Re: Guidelines on best indexing strategy for varying searches on 20+ columns

Niels Kristian Schjødt <nielskristian@xxxxxxxxxxxxx> · Tue, 1 Jul 2014 22:08:32 +0200

Thanks for the answers.

> Den 30/06/2014 kl. 20.04 skrev Jeff Janes <jeff.janes@xxxxxxxxx>:
> 
> On Wed, Jun 25, 2014 at 1:48 AM, Niels Kristian Schjødt
> <nielskristian@xxxxxxxxxxxxx> wrote:
>> Hi,
>> I’m running a search engine for cars. It’s backed by a postgresql 9.3 installation.
>> 
>> Now I’m unsure about the best approach/strategy on doing index optimization for the fronted search.
>> 
>> The problem:
>> 
>> The table containing the cars holds a around 1,5 million rows. People that searches for cars needs different criteria to search by. Some search by brand/model, some by year, some by mileage, some by price and some by special equipment etc. etc. - and often they combine a whole bunch of criteria together. Of cause some, like brand/mode and price, are used more frequently than others. In total we offer: 9 category criteria like brand/model or body type, plus 5 numeric criteria like price or mileage, plus 12 boolean criteria like equipment.
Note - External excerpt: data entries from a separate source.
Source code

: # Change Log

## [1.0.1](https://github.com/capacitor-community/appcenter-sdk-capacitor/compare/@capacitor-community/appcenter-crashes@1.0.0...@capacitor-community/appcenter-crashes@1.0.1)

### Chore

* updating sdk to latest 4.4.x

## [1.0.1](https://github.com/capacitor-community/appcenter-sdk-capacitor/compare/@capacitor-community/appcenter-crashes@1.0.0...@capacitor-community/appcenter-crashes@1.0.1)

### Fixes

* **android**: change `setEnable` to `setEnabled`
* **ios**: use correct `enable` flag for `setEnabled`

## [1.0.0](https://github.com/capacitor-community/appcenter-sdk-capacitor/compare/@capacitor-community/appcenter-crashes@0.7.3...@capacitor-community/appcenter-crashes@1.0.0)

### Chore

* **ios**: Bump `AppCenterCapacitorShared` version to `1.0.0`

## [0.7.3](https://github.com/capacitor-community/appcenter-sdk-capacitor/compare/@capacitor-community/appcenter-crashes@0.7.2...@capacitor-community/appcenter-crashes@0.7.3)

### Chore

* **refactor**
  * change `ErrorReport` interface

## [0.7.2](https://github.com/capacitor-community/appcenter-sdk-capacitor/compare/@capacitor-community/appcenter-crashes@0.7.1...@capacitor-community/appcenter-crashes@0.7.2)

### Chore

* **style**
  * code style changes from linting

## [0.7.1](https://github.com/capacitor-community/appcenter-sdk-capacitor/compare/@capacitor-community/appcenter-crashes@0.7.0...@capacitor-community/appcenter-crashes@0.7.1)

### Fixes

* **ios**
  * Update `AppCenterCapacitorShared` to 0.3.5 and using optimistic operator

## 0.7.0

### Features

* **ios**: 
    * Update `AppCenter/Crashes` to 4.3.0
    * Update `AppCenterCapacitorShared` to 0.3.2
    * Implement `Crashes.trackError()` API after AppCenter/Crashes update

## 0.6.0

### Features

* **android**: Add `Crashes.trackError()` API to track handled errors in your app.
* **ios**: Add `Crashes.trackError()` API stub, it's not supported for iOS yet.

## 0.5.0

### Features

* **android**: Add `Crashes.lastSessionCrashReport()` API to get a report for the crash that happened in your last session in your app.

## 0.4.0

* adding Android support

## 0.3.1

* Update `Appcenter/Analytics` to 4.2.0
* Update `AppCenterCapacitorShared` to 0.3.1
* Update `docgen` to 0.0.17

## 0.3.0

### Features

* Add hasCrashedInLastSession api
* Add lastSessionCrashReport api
Lastly people can order the results by different columns (year, price, mileage and a score we create about the cars). By default we order by our own generated score.
>> 
>> What I’ve done so far:
>> 
>> I have analyzed the usage of the criteria “lightly”, and created a few indexes (10). Among those, are e.g. indexes on price, mileage and a combined index on brand/model. Since we are only interested in showing results for cars which is actually for sale, the indexes are made as partial indexes on a sales state column.
> 
> I'd probably partition the data on whether it is for sale, and then
> search only the for-sale partition.

Hmm okay, I already did all the indexes partial based on the for-sales state. If the queries always queries for-sale, and all indexes are partial based on those, will it then still help performance / make sense to partition the tables?
> 
>> 
>> Questions:
>> 
>> 1. How would you go about analyzing and determining what columns should be indexed, and how?
> 
> I'd start out with intuition about which columns are likely to be used
> most often, and in a selective way.  And followup by logging slow
> queries so they can be dissected at leisure.
> 
>> 2. What is the best strategy when optimizing indexes for searches happening on 20 + columns, where the use and the combinations varies a lot? (To just index everything, to index some of the columns, to do combined indexes, to only do single column indexes etc. etc.)
> 
> There is no magic index.  Based on your description, you are going to
> be seq scanning your table a lot.  Focus on making it as small as
> possible, but vertical partitioning it so that the not-for-sale
> entries are hived off to an historical table, and horizontally
> partitioning it so that large columns rarely used in the where clause
> are in a separate table (Ideally you would tell postgresql to
> aggressively toast those columns, but there is no knob with which to
> do that)
> 
> 
>> 3. I expect that it does not make sense to index all columns?
> 
> You mean individually, or jointly?  Either way, probably not.
> 
>> 4. I expect it does not make sense to index boolean columns?
> 
> In some cases it can, for example if the data distribution is very
> lopsided and the value with the smaller side is frequently specified.
> 
>> 5. Is it better to do a combined index on 5 frequently used columns rather than having individual indexes on each of them?
> 
> How often are the columns specified together?  If they are completely
> independent it probably makes little sense to index them together.
> 
>> 6. Would it be a goof idea to have all indexes sorted by my default sorting?
> 
> You don't get to choose.  An btree index is sorted by the columns
> specified in the index, according to the operators specified (or
> defaulted).  Unless you mean that you want to add the default sort
> column to be the lead column in each index, that actually might make
> sense.
> 
>> 7. Do you have so experiences with other approaches that could greatly improve performance (e.g. forcing indexes to stay in memory etc.)?
> 
> If your queries are as unstructured as you imply, I'd forget about
> indexes for the most part, as you will have a hard time findings ones
> that work.  Concentrate on making seq scans as fast as possible.  If
> most of your queries end in something like "ORDER by price limit 10"
> then concentrate on index scans over price.  You will probably want to
> include heuristics in your UI such that if people configure queries to
> download half your database, you disallow that.  You will probably
> find that 90% of the workload comes from people who are just playing
> around with your website and don't actually intend to do business with
> you.
> 
> Cheers,
> 
> Jeff